Al día siguiente lo enterramos. Espero en algún momento darle una más digna sepultura, junto a los suyos. Pobre hijo mío. Su partida me dejó destrozada. A punto estuve de partir tras él, cuando la fiebre nubló mi juicio durante varios días. Hoy me he sentido con la fuerza de plasmar estos hechos que aún me causan una tristeza demasiado honda”.
María no prosiguió con la lectura, pues creía que había quedado claro. Maurice lo creyó también, pero se hallaba un poco abrumado.
―¿Quién será entonces mi madre?
―Lo siento mucho, Maurice. Tal vez ni siquiera Michelle lo sepa. Ella es quien único podría decirte al respecto.
―Cuando la policía los encuentre ―añadió con pesar―, ya que se ha convertido en una criminal. María, luego de lo sucedido, no puedo pensar si quiera en pretender a Claudine de nuevo. Ya sé que ella está muy triste, y que no es momento de hablar de algo como esto, pero me siento responsable indirecto de lo sucedido. Se valieron de mí para asesinar a un hombre honorable como el señor Laurent. Comprendo ahora su reacción cuando hablamos, ¡por supuesto que tenía que verme como a un vil impostor!

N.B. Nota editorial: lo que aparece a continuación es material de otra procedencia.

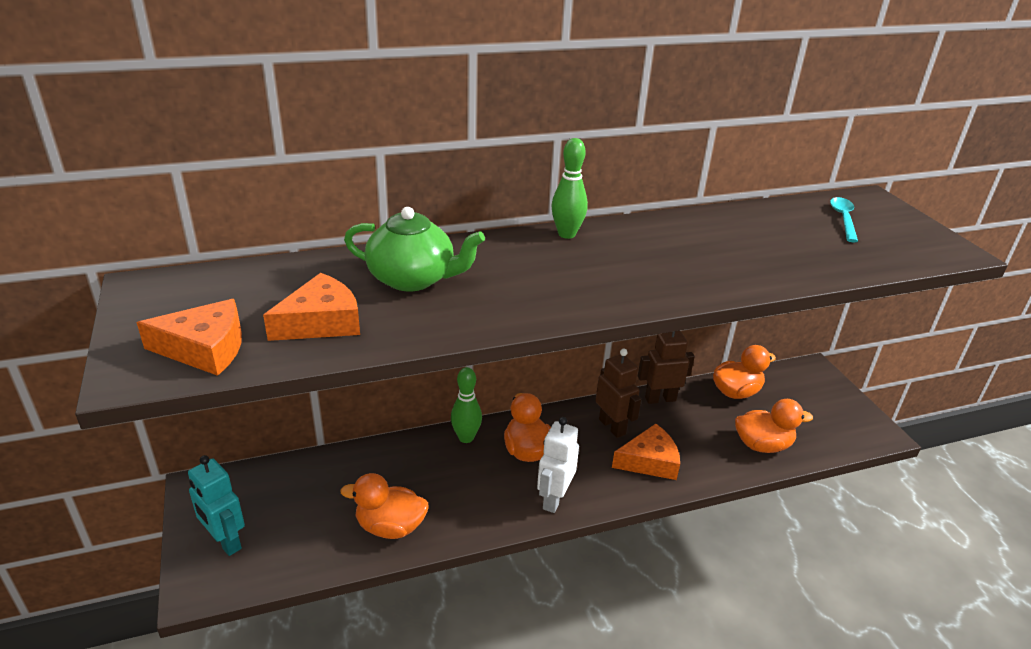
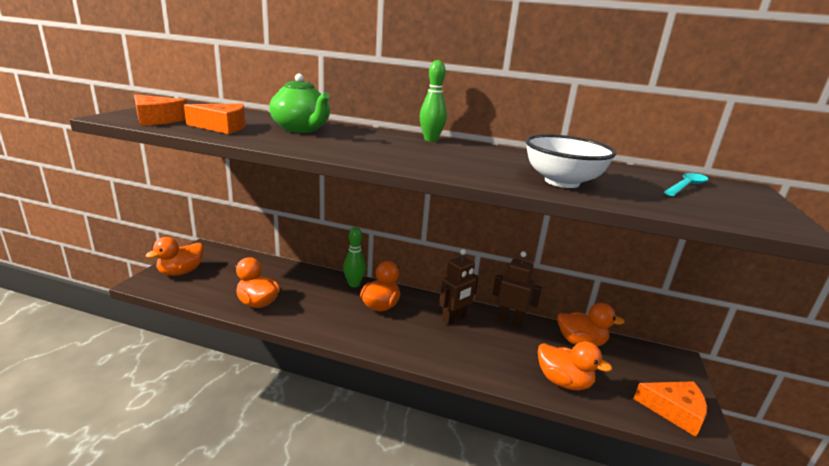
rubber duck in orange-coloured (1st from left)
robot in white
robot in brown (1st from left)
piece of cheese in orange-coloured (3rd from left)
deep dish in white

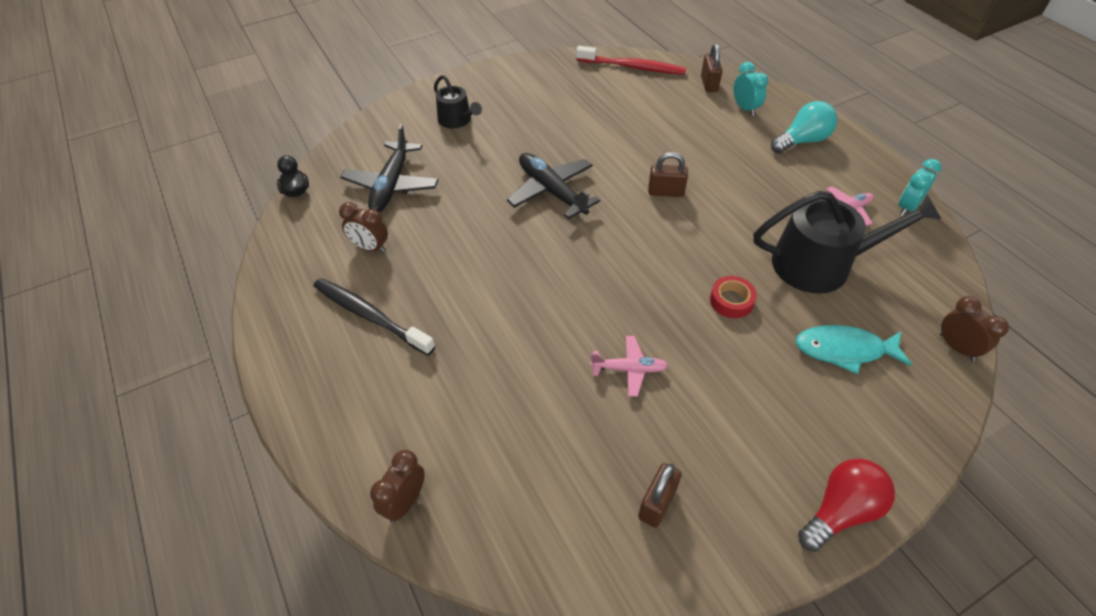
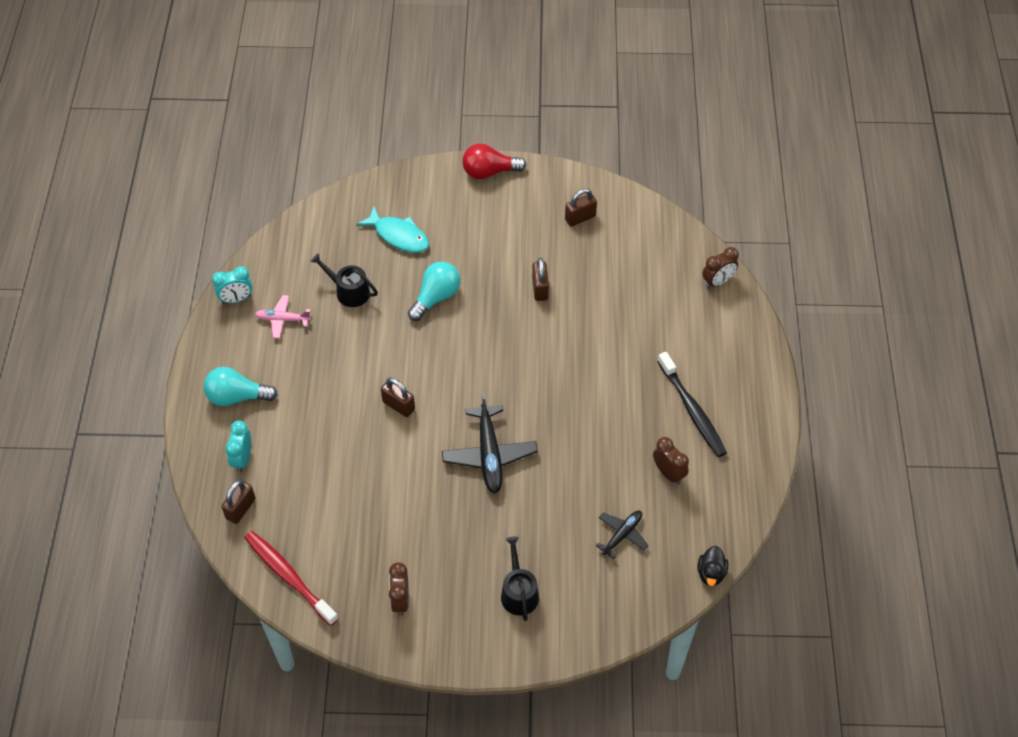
aeroplane in black (2nd from left)
padlock in brown (3rd from left)
bulb in turquoise (2nd from left)
watering can in black (1st from left)
bedside clock in brown (1st from left)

―Maurice, no eres responsable de nada. Las personas a nuestro alrededor erraron. Incluso mi tío quien, con tantos indicios, no despidió antes a Bertine. Por favor, no te culpes de un crimen como este tan horrible, eres tan víctima como nosotros. En cuanto a Claudine…
María se interrumpió porque escuchó voces exaltadas y alguien tocó a la puerta de la biblioteca antes de abrir. Era el comisario Royer.
―¿Sucede algo? ―preguntó María preocupada.
―Algo que ha conmocionado a todos ―reconoció el comisario con el ceño fruncido―. He ido a buscar a la señora Bertine a sus aposentos, pues los empleados de la casa alegan que hoy no la habían visto. He sido yo quien descubrió la escena: el ama de llaves ha terminado con su vida. ¡Se ha horcado!
―¡Dios mío! ―exclamó María llevándose una mano al corazón. No lo deseaba ese fin a nadie, pero luego de lo sucedido con su tío no podía decir que sintiese pena por ella.
―Lo peor de este desenlace es que hemos perdido la confesión de una cómplice, la útil información de una aliada como ella ―dijo el hombre apesadumbrado―. Tendremos que trabajar con más ahínco para encontrar a la señora Colbert y a su marido.
María asintió. ¡Ojalá pudiesen hallarlos pronto pues no encontraría paz alguna si aquellos criminales lograban burlar a la justicia!